> **ABOUT THIS EXERCISE**: Print every entry exactly as written.

> **INPUT FOR THIS TASK**:

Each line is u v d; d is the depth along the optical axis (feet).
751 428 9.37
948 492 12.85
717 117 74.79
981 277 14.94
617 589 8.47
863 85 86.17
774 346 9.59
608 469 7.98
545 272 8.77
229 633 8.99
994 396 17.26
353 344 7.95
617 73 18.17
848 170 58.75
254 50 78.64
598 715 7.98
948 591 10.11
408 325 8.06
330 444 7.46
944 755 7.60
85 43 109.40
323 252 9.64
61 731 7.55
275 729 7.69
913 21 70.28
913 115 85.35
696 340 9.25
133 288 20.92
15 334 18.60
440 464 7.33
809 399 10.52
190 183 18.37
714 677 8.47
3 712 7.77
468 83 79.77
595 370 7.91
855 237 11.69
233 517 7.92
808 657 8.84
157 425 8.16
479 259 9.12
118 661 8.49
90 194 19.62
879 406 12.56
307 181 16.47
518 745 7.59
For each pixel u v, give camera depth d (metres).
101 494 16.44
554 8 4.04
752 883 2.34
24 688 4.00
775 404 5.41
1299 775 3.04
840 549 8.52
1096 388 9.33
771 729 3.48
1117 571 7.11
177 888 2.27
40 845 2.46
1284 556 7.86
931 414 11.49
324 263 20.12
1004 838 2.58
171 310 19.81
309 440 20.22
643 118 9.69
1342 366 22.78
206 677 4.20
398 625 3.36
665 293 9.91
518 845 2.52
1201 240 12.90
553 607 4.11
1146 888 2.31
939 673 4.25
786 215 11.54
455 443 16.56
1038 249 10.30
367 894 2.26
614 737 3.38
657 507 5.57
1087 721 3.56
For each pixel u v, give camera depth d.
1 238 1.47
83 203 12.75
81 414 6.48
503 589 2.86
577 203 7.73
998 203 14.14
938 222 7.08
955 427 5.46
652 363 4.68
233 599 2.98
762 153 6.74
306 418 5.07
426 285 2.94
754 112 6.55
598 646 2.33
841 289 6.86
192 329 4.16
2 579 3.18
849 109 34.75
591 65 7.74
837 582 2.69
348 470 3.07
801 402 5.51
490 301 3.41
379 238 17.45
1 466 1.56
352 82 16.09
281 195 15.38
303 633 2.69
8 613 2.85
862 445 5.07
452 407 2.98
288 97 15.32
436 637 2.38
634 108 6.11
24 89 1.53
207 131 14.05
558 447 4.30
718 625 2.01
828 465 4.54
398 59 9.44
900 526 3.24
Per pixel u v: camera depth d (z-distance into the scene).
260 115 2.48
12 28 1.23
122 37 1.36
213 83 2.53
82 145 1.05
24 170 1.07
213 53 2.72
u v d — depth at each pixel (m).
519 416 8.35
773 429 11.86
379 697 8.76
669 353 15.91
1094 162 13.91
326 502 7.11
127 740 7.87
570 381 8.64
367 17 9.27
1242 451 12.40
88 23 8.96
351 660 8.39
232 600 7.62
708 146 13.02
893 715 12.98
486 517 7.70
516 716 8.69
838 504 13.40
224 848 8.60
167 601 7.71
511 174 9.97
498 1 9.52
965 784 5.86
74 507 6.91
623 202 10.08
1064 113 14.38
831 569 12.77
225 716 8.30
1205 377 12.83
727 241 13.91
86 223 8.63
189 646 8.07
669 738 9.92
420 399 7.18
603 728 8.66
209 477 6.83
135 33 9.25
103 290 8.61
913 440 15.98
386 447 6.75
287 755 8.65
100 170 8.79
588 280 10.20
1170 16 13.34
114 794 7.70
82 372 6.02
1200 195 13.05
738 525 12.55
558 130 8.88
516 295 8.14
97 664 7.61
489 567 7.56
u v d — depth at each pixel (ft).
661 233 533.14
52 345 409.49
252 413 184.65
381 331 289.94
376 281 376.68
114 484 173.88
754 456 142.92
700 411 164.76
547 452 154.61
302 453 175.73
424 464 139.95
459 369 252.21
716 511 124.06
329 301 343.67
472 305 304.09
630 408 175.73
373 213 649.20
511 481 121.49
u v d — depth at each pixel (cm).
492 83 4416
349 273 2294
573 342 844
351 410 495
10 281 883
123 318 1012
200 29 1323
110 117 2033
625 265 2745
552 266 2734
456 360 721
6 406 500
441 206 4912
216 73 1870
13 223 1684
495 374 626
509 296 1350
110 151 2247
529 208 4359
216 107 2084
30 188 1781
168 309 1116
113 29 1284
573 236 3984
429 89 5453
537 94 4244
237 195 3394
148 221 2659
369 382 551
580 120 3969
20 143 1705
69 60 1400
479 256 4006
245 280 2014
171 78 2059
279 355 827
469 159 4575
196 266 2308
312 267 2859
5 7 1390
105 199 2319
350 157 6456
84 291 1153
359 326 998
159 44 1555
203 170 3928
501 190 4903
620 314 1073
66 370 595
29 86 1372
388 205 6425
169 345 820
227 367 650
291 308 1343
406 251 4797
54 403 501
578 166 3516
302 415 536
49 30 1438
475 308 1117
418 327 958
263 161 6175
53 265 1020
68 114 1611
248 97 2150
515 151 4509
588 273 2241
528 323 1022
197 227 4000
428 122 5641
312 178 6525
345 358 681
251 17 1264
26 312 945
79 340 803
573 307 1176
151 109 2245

> **EXERCISE OUTPUT**:
Each line is u v d; d is the depth along the optical axis (feet).
751 428 9.37
948 492 12.85
717 117 74.79
981 277 14.94
617 589 8.47
863 85 86.17
774 346 9.59
608 469 7.98
545 272 8.77
229 633 8.99
994 396 17.26
353 344 7.95
617 73 18.17
848 170 58.75
254 50 78.64
598 715 7.98
948 591 10.11
408 325 8.06
330 444 7.46
944 755 7.60
85 43 109.40
323 252 9.64
61 731 7.55
275 729 7.69
913 21 70.28
913 115 85.35
696 340 9.25
133 288 20.92
15 334 18.60
440 464 7.33
809 399 10.52
190 183 18.37
714 677 8.47
3 712 7.77
468 83 79.77
595 370 7.91
855 237 11.69
233 517 7.92
808 657 8.84
157 425 8.16
479 259 9.12
118 661 8.49
90 194 19.62
879 406 12.56
307 181 16.47
518 745 7.59
For each pixel u v, give camera depth d (metres).
101 494 16.44
554 8 4.04
752 883 2.34
24 688 4.00
775 404 5.41
1299 775 3.04
840 549 8.52
1096 388 9.33
771 729 3.48
1117 571 7.11
177 888 2.27
40 845 2.46
1284 556 7.86
931 414 11.49
324 263 20.12
1004 838 2.58
171 310 19.81
309 440 20.22
643 118 9.69
1342 366 22.78
206 677 4.20
398 625 3.36
665 293 9.91
518 845 2.52
1201 240 12.90
553 607 4.11
1146 888 2.31
939 673 4.25
786 215 11.54
455 443 16.56
1038 249 10.30
367 894 2.26
614 737 3.38
657 507 5.57
1087 721 3.56
For each pixel u v, give camera depth d.
1 238 1.47
83 203 12.75
81 414 6.48
503 589 2.86
577 203 7.73
998 203 14.14
938 222 7.08
955 427 5.46
652 363 4.68
233 599 2.98
762 153 6.74
306 418 5.07
426 285 2.94
754 112 6.55
598 646 2.33
841 289 6.86
192 329 4.16
2 579 3.18
849 109 34.75
591 65 7.74
837 582 2.69
348 470 3.07
801 402 5.51
490 301 3.41
379 238 17.45
1 466 1.56
352 82 16.09
281 195 15.38
303 633 2.69
8 613 2.85
862 445 5.07
452 407 2.98
288 97 15.32
436 637 2.38
634 108 6.11
24 89 1.53
207 131 14.05
558 447 4.30
718 625 2.01
828 465 4.54
398 59 9.44
900 526 3.24
Per pixel u v: camera depth d (z-distance into the scene).
260 115 2.48
12 28 1.23
122 37 1.36
213 83 2.53
82 145 1.05
24 170 1.07
213 53 2.72
u v d — depth at each pixel (m).
519 416 8.35
773 429 11.86
379 697 8.76
669 353 15.91
1094 162 13.91
326 502 7.11
127 740 7.87
570 381 8.64
367 17 9.27
1242 451 12.40
88 23 8.96
351 660 8.39
232 600 7.62
708 146 13.02
893 715 12.98
486 517 7.70
516 716 8.69
838 504 13.40
224 848 8.60
167 601 7.71
511 174 9.97
498 1 9.52
965 784 5.86
74 507 6.91
623 202 10.08
1064 113 14.38
831 569 12.77
225 716 8.30
1205 377 12.83
727 241 13.91
86 223 8.63
189 646 8.07
669 738 9.92
420 399 7.18
603 728 8.66
209 477 6.83
135 33 9.25
103 290 8.61
913 440 15.98
386 447 6.75
287 755 8.65
100 170 8.79
588 280 10.20
1170 16 13.34
114 794 7.70
82 372 6.02
1200 195 13.05
738 525 12.55
558 130 8.88
516 295 8.14
97 664 7.61
489 567 7.56
u v d — depth at each pixel (ft).
661 233 533.14
52 345 409.49
252 413 184.65
381 331 289.94
376 281 376.68
114 484 173.88
754 456 142.92
700 411 164.76
547 452 154.61
302 453 175.73
424 464 139.95
459 369 252.21
716 511 124.06
329 301 343.67
472 305 304.09
630 408 175.73
373 213 649.20
511 481 121.49
u v d — depth at each pixel (cm).
492 83 4416
349 273 2294
573 342 844
351 410 495
10 281 883
123 318 1012
200 29 1323
110 117 2033
625 265 2745
552 266 2734
456 360 721
6 406 500
441 206 4912
216 73 1870
13 223 1684
495 374 626
509 296 1350
110 151 2247
529 208 4359
216 107 2084
30 188 1781
168 309 1116
113 29 1284
573 236 3984
429 89 5453
537 94 4244
237 195 3394
148 221 2659
369 382 551
580 120 3969
20 143 1705
69 60 1400
479 256 4006
245 280 2014
171 78 2059
279 355 827
469 159 4575
196 266 2308
312 267 2859
5 7 1390
105 199 2319
350 157 6456
84 291 1153
359 326 998
159 44 1555
203 170 3928
501 190 4903
620 314 1073
66 370 595
29 86 1372
388 205 6425
169 345 820
227 367 650
291 308 1343
406 251 4797
54 403 501
578 166 3516
302 415 536
49 30 1438
475 308 1117
418 327 958
263 161 6175
53 265 1020
68 114 1611
248 97 2150
515 151 4509
588 273 2241
528 323 1022
197 227 4000
428 122 5641
312 178 6525
345 358 681
251 17 1264
26 312 945
79 340 803
573 307 1176
151 109 2245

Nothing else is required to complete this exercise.